Its my Bud about buying tires from a Pick A Part place.

I will pass this along and thanks for the info.Thought it sounded waaaay wrong,sounded wrong to him too.


----------



## MELOC (Sep 26, 2005)

sure it's possible. all you need is a rim stretcher.


----------



## mightybooboo (Feb 10, 2004)

MELOC said:


> sure it's possible. all you need is a rim stretcher.


Very funny!


----------



## michiganfarmer (Oct 15, 2005)

MELOC said:


> sure it's possible. all you need is a rim stretcher.


hahahaha

hahahaha

yanno, Ive been in many situations that could have been resolved if only I had a board stretcher


LOL, im still chuckleing


----------



## HermitJohn (May 10, 2002)

Definitely not, however for temp use off road such as small trailer, you might get away with 16 inch tire on a 16.5 rim using a tube, it just wont seat properly. Dont use it on road.

16.5 tires are getting rare and the few new ones available very expensive. I had a baldie 16.5 on wheel setting around and used it this spring on my old 2 bottom plow. The wheel rim on the plow was rusted out, but used eight bolts. I just cut center out of the 16.5 rim and wallared out the holes a bit to make it fit. Course this plow will never go over 2mph the rest of its life so not really worried about it. Does look kinda funny with the big tire on the plow and I had to adjust plow to an extreme to be able to use it. Still it works and didnt cost me anything.....


----------



## cfabe (Feb 27, 2005)

The 16" tires on my truck say on the side in big bold letters DO NOT MOUNT ON 16.5 INCH WHEEL. I would guess the other way round is not any better.


----------



## Old Vet (Oct 15, 2006)

Yes it is posible but it will be a mightybooboo If you do.


----------



## mightybooboo (Feb 10, 2004)

Old Vet said:


> Yes it is posible but it will be a mightybooboo If you do.


Guess it would be at that.:cowboy:

BTW Cfabe,that chicken door of yours is awesome!:banana02:


----------



## glenn amolenaar (Mar 3, 2007)

The 16.5 tire is outdated most likely dry rotted, why ask for trouble and more work I do not think the tire will even seal on rim. 16.5 -16 =.5 or 1/2" larger.
Glenn


----------



## tomstractormag (Feb 23, 2007)

The 16.5 is a tubeless tire and special wheel. The angle of the bead on the tire and the rim of course are different than a conventional tire/wheel combo.
NEVER EVER mix the two.
It is similar to a 22.5 big truck tire which is also tubeless.
I believe the idea was so they are very serviceable i.e. easy to change.
Tom


----------



## travis91 (Jul 26, 2005)

16.5 tires are somewhat popular in the off road market out F250 has 16.5s on it.


----------



## mightybooboo (Feb 10, 2004)

He got 2 nice used 16 inch tires for 60 bucks.Needs 2 more.Very pleased with how his 400 dollars he saved for tires is going.
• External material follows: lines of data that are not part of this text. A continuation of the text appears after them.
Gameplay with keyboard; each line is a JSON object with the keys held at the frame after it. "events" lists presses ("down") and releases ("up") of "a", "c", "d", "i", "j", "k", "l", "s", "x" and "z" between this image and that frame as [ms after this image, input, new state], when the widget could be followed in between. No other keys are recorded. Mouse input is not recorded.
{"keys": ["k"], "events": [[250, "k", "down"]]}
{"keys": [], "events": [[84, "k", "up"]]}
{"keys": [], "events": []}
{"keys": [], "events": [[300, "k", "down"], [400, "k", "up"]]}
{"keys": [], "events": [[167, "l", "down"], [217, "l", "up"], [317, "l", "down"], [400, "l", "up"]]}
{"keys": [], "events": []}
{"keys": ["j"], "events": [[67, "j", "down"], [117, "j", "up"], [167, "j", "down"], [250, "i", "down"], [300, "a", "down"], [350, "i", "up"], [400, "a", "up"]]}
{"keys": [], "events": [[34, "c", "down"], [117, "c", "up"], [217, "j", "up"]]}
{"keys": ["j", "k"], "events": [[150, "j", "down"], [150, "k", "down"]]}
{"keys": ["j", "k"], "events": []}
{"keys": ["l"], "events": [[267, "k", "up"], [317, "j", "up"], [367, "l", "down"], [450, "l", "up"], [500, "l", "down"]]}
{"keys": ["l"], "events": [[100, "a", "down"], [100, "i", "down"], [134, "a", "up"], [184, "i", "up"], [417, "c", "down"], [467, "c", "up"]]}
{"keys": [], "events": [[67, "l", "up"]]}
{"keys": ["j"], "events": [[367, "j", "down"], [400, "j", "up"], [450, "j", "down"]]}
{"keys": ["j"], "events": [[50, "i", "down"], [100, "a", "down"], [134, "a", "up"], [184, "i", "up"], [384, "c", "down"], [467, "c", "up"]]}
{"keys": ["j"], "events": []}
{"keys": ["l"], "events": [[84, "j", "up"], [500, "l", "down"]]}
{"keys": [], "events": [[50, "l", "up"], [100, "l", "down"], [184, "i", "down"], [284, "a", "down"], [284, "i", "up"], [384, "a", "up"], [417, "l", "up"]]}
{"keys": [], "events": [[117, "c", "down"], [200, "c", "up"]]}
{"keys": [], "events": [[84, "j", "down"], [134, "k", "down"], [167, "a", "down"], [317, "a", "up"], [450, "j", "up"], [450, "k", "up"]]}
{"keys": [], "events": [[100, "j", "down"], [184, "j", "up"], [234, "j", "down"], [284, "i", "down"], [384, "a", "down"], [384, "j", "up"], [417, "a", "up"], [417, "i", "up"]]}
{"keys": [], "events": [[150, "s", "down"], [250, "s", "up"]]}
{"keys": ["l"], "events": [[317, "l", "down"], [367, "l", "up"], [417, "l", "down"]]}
Thanks for the great answers,very much appreciated.


----------



## beowoulf90 (Jan 13, 2004)

Yes it is possible and has been done with split rings on the rims...

*But I wouldn't recommend this!* When I had a truck that ran these type of rims I would get rid of them as soon as possible.. They are deadly and will kill you if or should I say when they fail, and they do fail...


----------



## mightybooboo (Feb 10, 2004)

He got his 4 nice used tires mounted and balanced and is good to go.Being on a fixed income he saved a bundle.

Cool!


----------